Après communisme en 1989, chute du panarabisme en 2011
Les historiens semblent peiner à analyser ce qui se passe dans les pays arabes, ou du moins, les médias ont quelque difficulté à en parler, préférant commenter les volte-face des dirigeants occidentaux tout en montrant quelques pittoresques mais tragiques images provenant de la rue. La vérité est difficile à extraire mais l’interprétation la plus évidente nous renvoie à la chute du mur en 1989, avec à la clé le démantèlement de l’empire soviétique mais auparavant, le décrochage des pays de l’Est, synonyme de changement de régime. La chute des régimes communistes s’est faite sous la conjugaison de deux facteurs ; l’un, sans doute surévalué, fut le sentiment religieux diffus portée par un pape fort en verbe théologico-politique ; l’autre, plus répandu, était représenté par une aspiration des populations vers plus de liberté et surtout, plus de consommation ou du moins, une consommation différente, plus occidentalisée, pas celle que les bureaucrates du régime prétendaient imposer aux peuples sous couvert de vertu économique incarnée par l’idéal communiste érigé en destination finale de l’humanité, enfin, aux tous débuts, du temps de Staline.
Le communisme est né au début du 20ème siècle.
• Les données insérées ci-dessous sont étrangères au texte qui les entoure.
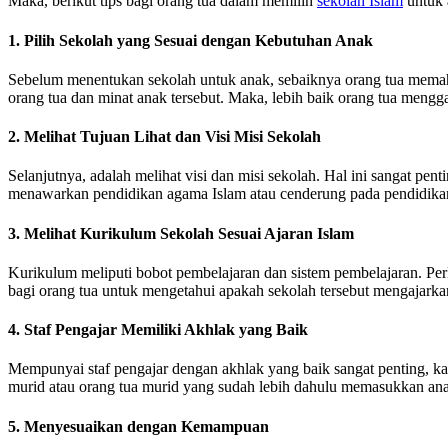
Maka, berikut tips bagi orang tua dalam memilih
sekolah Islam
untuk 
1. Pilih Sekolah yang Sesuai dengan Kebutuhan Anak
Sebelum menentukan sekolah untuk anak, sebaiknya orang tua memaha
orang tua dan minat anak tersebut. Maka, lebih baik orang tua mengga
2. Melihat Tujuan Lihat dan Visi Misi Sekolah
Selanjutnya, adalah melihat visi dan misi sekolah. Hal ini sangat pe
menawarkan pendidikan agama Islam atau cenderung pada pendidikan u
3. Melihat Kurikulum Sekolah Sesuai Ajaran Islam
Kurikulum meliputi bobot pembelajaran dan sistem pembelajaran. Perl
bagi orang tua untuk mengetahui apakah sekolah tersebut mengajarkan 
4. Staf Pengajar Memiliki Akhlak yang Baik
Mempunyai staf pengajar dengan akhlak yang baik sangat penting, ka
murid atau orang tua murid yang sudah lebih dahulu memasukkan ana
5. Menyesuaikan dengan Kemampuan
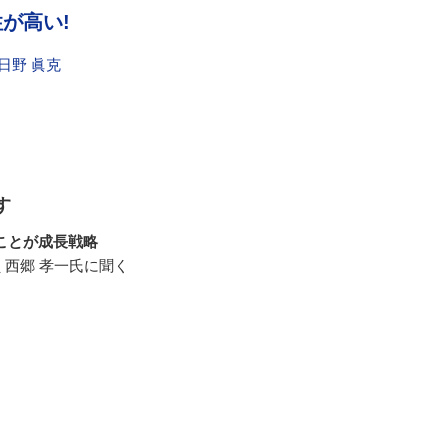
が高い!
日野 眞克
す
ことが成長戦略
 西郷 孝一氏に聞く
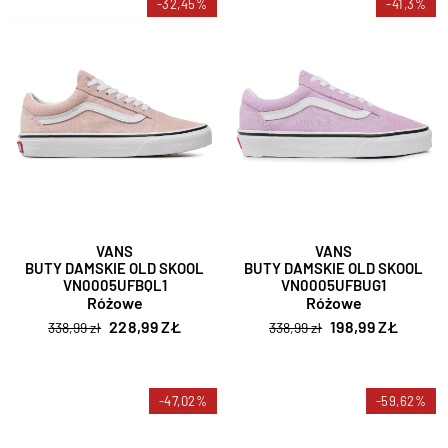
-32,45%
-41,3%
VANS
VANS
BUTY DAMSKIE OLD SKOOL
BUTY DAMSKIE OLD SKOOL
VN0005UFBQL1
VN0005UFBUG1
Różowe
Różowe
228,99 ZŁ
198,99 ZŁ
338,99 zł
338,99 zł
-47,02%
-59,62%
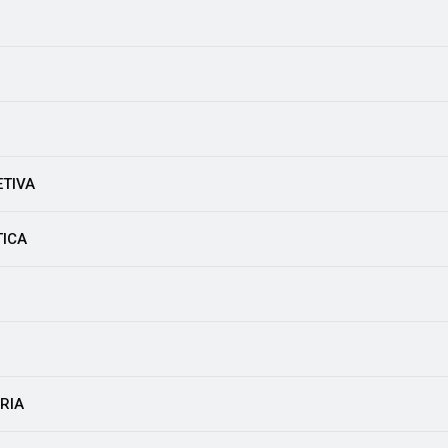
ETIVA
TICA
RIA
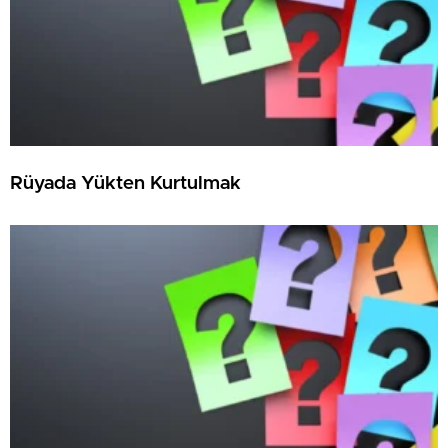
Rüyada Yükten Kurtulmak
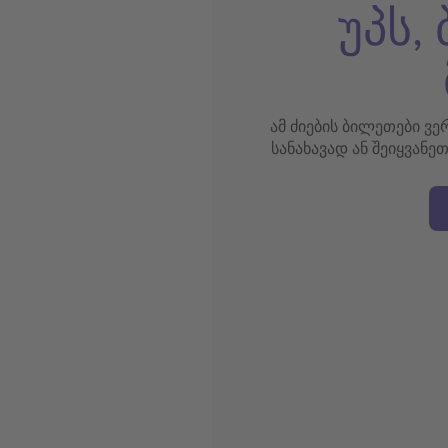
უპს,
ამ ძიების ბილეთები ვ
სანახავად ან შეიყვანე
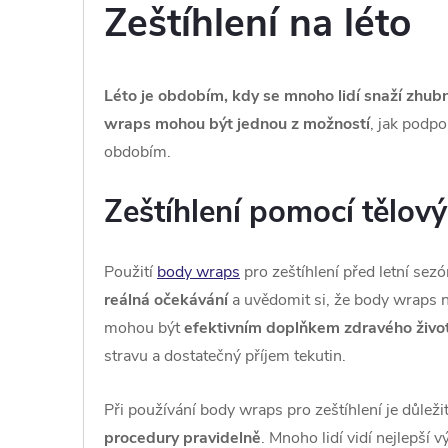
Zeštíhlení na léto
Léto je obdobím, kdy se mnoho lidí snaží zhub
wraps mohou být jednou z možností
, jak podpo
obdobím.
Zeštíhlení pomocí tělov
Použití
body wraps
pro zeštíhlení před letní sez
reálná očekávání
a uvědomit si, že body wraps 
mohou být
efektivním doplňkem zdravého život
stravu a dostatečný příjem tekutin.
Při používání body wraps pro zeštíhlení je důlež
procedury pravidelně
. Mnoho lidí vidí nejlepší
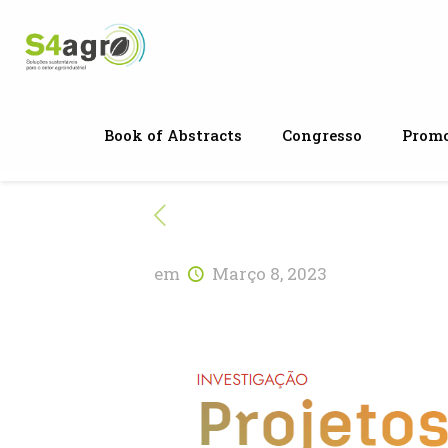
Book of Abstracts
Congresso
Promo
em
Março 8, 2023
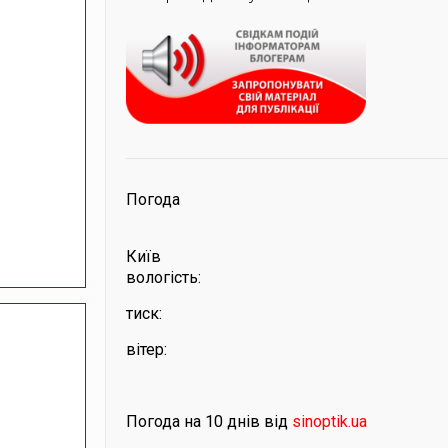
Погода
Київ
вологість:
тиск:
вітер:
Погода на 10 днів від
sinoptik.ua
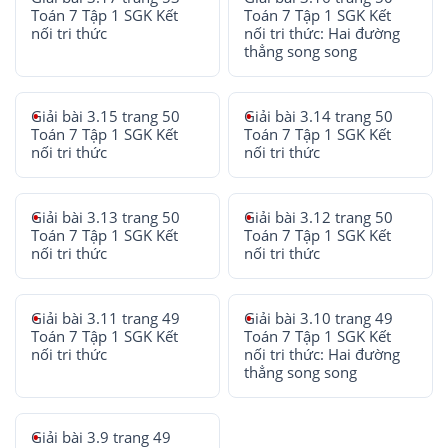
Toán 7 Tập 1 SGK Kết
Toán 7 Tập 1 SGK Kết
nối tri thức
nối tri thức: Hai đường
thẳng song song
Giải bài 3.15 trang 50
Giải bài 3.14 trang 50
Toán 7 Tập 1 SGK Kết
Toán 7 Tập 1 SGK Kết
nối tri thức
nối tri thức
Giải bài 3.13 trang 50
Giải bài 3.12 trang 50
Toán 7 Tập 1 SGK Kết
Toán 7 Tập 1 SGK Kết
nối tri thức
nối tri thức
Giải bài 3.11 trang 49
Giải bài 3.10 trang 49
Toán 7 Tập 1 SGK Kết
Toán 7 Tập 1 SGK Kết
nối tri thức
nối tri thức: Hai đường
thẳng song song
Giải bài 3.9 trang 49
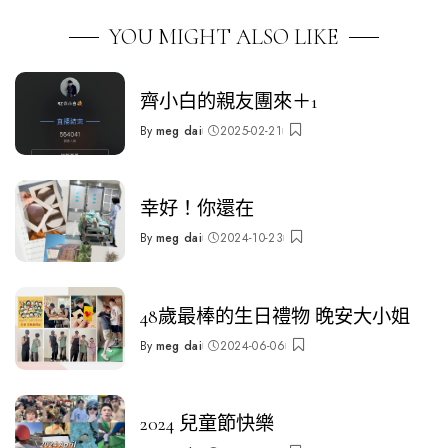
YOU MIGHT ALSO LIKE
齊小白的親友團來＋1
By
meg dai
2025-02-21
Posted
by
幸好！你還在
By
meg dai
2024-10-23
Posted
by
48歲最棒的生日禮物 晚安大小姐
By
meg dai
2024-06-06
Posted
by
2024 兒童節快樂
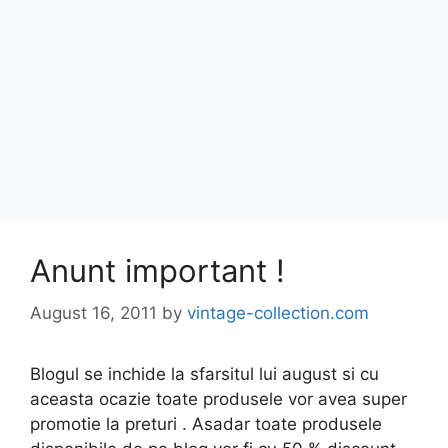
Anunt important !
August 16, 2011
by
vintage-collection.com
Blogul se inchide la sfarsitul lui august si cu
aceasta ocazie toate produsele vor avea super
promotie la preturi . Asadar toate produsele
Son avènement remonte à Lénine mais la montée en puissance moderne et industrielle du bloc soviétique a été causée par la Seconde guerre, Staline n’étant que le capitaine d’un navire fou lancé dans l’Histoire tragique du monde occidental. L’Union soviétique est le fruit de ces années de plomb, de poudre, de contraintes techniques et idéologiques imposées aux populations. C’est là qu’une interprétation de 2011 se dessine. Tout a commencé comme pour le communisme. Autre lieu, autre idéologie, le panarabisme, qui a eu son Lénine en la personne de Hussein Ibn Ali, et qui pratiquement en même temps que Lénine, lança la révolution panarabiste pendant la Guerre de 14, promouvant la révolte arabe contre l’Empire ottoman, prenant Damas, puis proclamant l’indépendance du Hedjad. L’apogée du panarabisme est consécutive à la Seconde guerre puis à la décolonisation. Le bloc panarabe, contrairement au bloc de l’Est, a été loin de l’unification mais s’est constitué de manière éclatée et diffuse avec des tensions et des connivences entre plusieurs nations. Deux mouvances, le parti Baas en Syrie et Irak, et le nassérisme en Egypte. Nul ne peut situer l’apogée du panarabisme mais l’on peut voir les développements différenciés des nations arabes, avec deux pays puissants qui se sont du reste disputés le leadership, l’Egypte de Moubarak et l’Irak de Hussein.
Le panarabisme a sans doute permis aux régimes autoritaires de se maintenir, en jouant sur l’orgueil des dirigeants et des peuples, mais la mondialisation a, comme dans le cas du bloc soviétique, aiguisé les aspirations des peuples vers un mode de vie plus démocratique, plus occidental. Les Egyptiens, les Tunisiens, n’étaient pas affamés, pas plus que les Allemands de l’Est en 1989. Ils étaient affamés d’autres choses, plus culturelles, plus démocratiques, lassés d’être brimés par un pouvoir qui ne donnait pas de travail alors que le sentiment panarabiste était loin dans le passé, surtout pour la jeunesse, comme pouvait l’être le rêve communiste pour un Polonais en 1980. Le parallèle entre 2011 et 1989 est plausible. L’avenir dira ce qu’il reste de cet effondrement des régimes arabes et de la transition vers autre chose, mettant sans doute un terme à une période de l’Histoire qui a commencé en 1945. Ce qui permet de dire que le long 20ème siècle a bel et bien duré un siècle, de 1914 à 2011, si l’on invite nos frères arabes dans l’Histoire, et non pas 80 ans conformément à la thèse trop occidentaliste d’Eric Hobsbawm. Le panarabisme est destiné aux livres d’histoire. Il reste maintenant à ces pays d’écrire une nouvelle page et d’y associer les populations.